■ ASSIGNED TASK ■
Whenever the word "Casa" appears in a line of the listing, copy that line.

'''

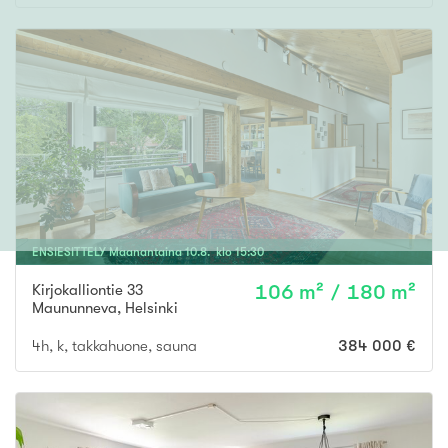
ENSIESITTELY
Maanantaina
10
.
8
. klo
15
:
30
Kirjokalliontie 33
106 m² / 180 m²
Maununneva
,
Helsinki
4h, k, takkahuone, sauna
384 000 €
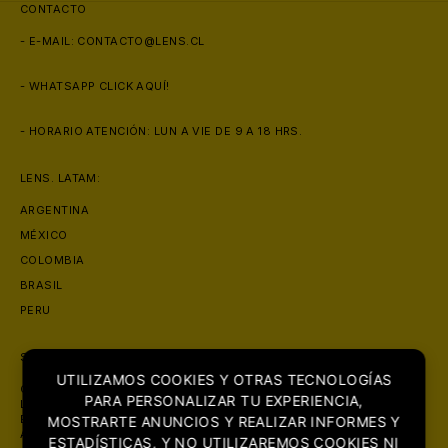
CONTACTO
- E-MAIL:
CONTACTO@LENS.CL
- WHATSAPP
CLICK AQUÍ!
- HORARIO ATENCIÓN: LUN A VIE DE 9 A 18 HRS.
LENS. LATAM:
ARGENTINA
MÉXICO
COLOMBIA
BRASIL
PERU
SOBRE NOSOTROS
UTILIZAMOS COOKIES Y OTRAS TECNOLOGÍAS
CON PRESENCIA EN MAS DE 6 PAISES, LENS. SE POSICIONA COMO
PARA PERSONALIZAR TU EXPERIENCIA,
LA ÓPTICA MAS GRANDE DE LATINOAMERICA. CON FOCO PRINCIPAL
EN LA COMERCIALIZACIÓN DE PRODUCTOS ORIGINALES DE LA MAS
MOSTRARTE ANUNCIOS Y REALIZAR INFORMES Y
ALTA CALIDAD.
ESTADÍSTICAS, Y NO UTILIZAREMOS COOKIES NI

'''
'''

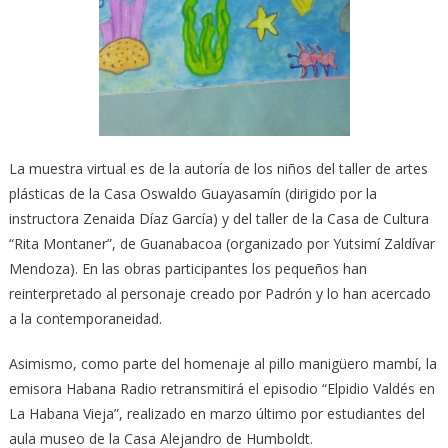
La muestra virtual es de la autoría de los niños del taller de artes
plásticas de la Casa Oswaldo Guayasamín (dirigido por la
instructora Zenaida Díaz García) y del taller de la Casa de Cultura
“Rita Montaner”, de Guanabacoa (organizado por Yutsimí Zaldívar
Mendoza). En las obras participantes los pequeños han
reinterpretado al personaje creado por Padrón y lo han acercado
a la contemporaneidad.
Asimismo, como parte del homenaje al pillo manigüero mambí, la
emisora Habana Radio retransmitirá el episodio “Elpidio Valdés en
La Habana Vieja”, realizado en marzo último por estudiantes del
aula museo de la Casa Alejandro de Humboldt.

'''

■ RESPONSE TO THE TASK ■
plásticas de la Casa Oswaldo Guayasamín (dirigido por la
instructora Zenaida Díaz García) y del taller de la Casa de Cultura
aula museo de la Casa Alejandro de Humboldt.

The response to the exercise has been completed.